The applicant disputes that the true objective of the mandatory life sentence is life long punishment. He remains the only mandatory life prisoner who has been detained post-tariff on the basis that the Secretary believes that he may commit a non-violent offence if released. Different considerations might well apply where a risk of drug trafficking was concerned as such activity is clearly capable of causing physical and psychological harm to others. To justify indefinite imprisonment by reference to a belief that he may on release commit a wholly non-violent crime involving no conceivable physical harm to others (financial fraud), is arbitrary, encompassing matters wholly unrelated in nature and seriousness to the reasons for the life prisoner being within the power of the State in the first place.
The applicant argues therefore that he was entitled to review of his continued detention by a body satisfying the requirements of Article 5 § 4. He submits that, since the case of Wynne v. the United Kingdom (judgment of 18 July 1994, Series A no. 294) was decided, the courts in the United Kingdom have so altered the approach to and understanding of the mandatory life sentence that it is no longer possible to argue that the safeguards mandated by Article 5 § 4 are incorporated into the sentence by the original trial process. The Court should reconsider its judgment in Wynne, in particular, determining whether the recognition that the mandatory life sentence, like the discretionary life sentence, authorises a two phase period of detention does have implications in terms of Article 5 § 4 in the post-tariff phase. The fact that the Parole Board had power to direct the applicant’s release on his initial recall was not sufficient to meet the requirements of Article 5 § 4 which applied to his post-tariff detention as a whole and, when it did later recommend his release, this was not binding on the Secretary of State.

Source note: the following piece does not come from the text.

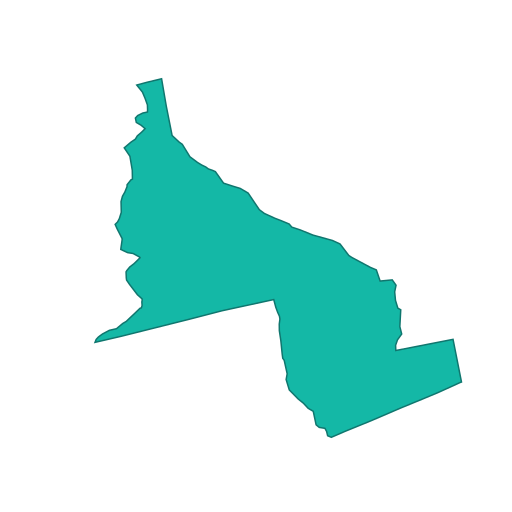 outline of Ingall, Agadez, Niger, rotated 168°
{"feature_id": "23599985B91742674817727", "entity_name": "Ingall", "entity_type": "district", "adm_level": 2, "iso_a3": "NER", "parent_name": "Niger", "parent_adm1": "Agadez", "projection": "albers", "projection_center": [6.528, 17.43], "detail": "fine", "context": "isolated", "style": "filled", "palette": "teal", "viewbox_px": 512, "rotation_deg": 168, "n_neighbors": 0, "source": "geoboundaries", "source_scale": "gbopen_adm2", "svg_char_len": 1953}
<svg xmlns="http://www.w3.org/2000/svg" viewBox="0 0 512 512"><g transform="rotate(168 256 256)"><path d="M264.1,329.1L272.6,334.0L278.2,347.0L280.7,348.8L284.5,351.1L286.6,353.5L290.2,356.3L293.8,359.7L300.0,366.8L304.9,380.6L307.4,383.3L313.0,391.3L312.6,421.3L311.5,449.0L326.2,448.6L336.0,448.1L337.1,448.0L333.0,439.9L331.7,433.1L330.8,426.4L331.6,421.9L332.2,419.4L337.0,419.4L342.5,418.0L345.3,416.0L345.3,411.5L341.3,407.9L338.0,403.6L341.7,401.2L343.4,400.2L347.1,398.2L349.7,395.4L354.6,393.4L362.4,389.2L358.6,379.8L359.2,365.6L360.9,356.8L362.5,356.5L367.3,352.5L367.7,350.7L371.0,345.8L374.2,342.2L376.7,337.3L377.9,330.9L378.7,326.7L381.9,321.0L384.4,318.0L387.2,316.2L386.2,311.5L383.3,300.7L383.9,298.8L386.3,292.3L386.9,290.5L380.9,286.0L375.7,284.0L370.1,279.2L369.8,278.4L373.8,275.8L377.0,273.8L381.8,271.5L385.4,268.6L386.4,267.5L387.4,261.7L387.4,261.9L387.6,259.4L385.6,254.5L380.0,242.7L376.4,237.8L376.5,236.5L377.2,234.8L377.7,231.3L378.9,229.1L380.3,229.0L386.7,225.0L392.5,221.5L396.5,219.0L400.4,217.7L407.6,213.9L414.8,213.8L422.2,211.7L425.4,210.3L427.2,209.4L429.7,207.6L431.4,205.0L404.5,205.5L382.2,206.3L334.6,208.0L300.5,209.5L247.7,209.7L247.3,201.8L246.5,196.3L245.6,192.3L245.7,189.4L247.4,184.6L248.7,178.1L249.3,168.1L250.8,154.4L251.1,150.4L250.1,148.1L250.0,134.3L252.2,128.9L251.3,118.1L244.5,107.4L240.2,102.1L236.6,96.1L232.3,92.2L232.3,78.4L229.8,75.2L224.4,73.1L223.4,69.7L223.3,65.3L220.0,63.0L205.7,65.9L177.9,70.9L146.2,77.2L123.2,81.4L105.7,84.7L82.6,89.8L81.2,90.0L80.6,133.5L138.9,134.5L138.0,139.7L135.0,144.6L129.7,149.4L130.0,157.0L125.6,173.3L128.1,175.5L128.8,183.6L127.8,192.1L125.1,198.3L127.7,204.3L139.8,205.7L141.2,217.4L146.5,221.1L162.5,234.6L165.1,237.2L171.3,250.3L178.0,255.3L195.9,264.6L207.6,272.5L215.0,276.8L216.9,280.4L224.3,285.5L229.7,289.0L239.0,295.9L243.1,300.6L246.1,308.0L250.6,319.2L257.4,325.4L264.1,329.1Z" fill="#14b8a6" stroke="#0f766e" stroke-width="1.5"/></g></svg>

The Court has examined the applicant’s complaints and the submissions of the parties and finds that serious questions of fact and law arise, which are of such complexity that their determination should depend on an examination of the merits. The application cannot, therefore, be regarded as manifestly ill-founded within the meaning of Article 35 § 3 of the Convention. No other grounds for declaring it inadmissible have been established.
For these reasons, the Court unanimously
Declares the application admissible, without prejudging the merits of the case.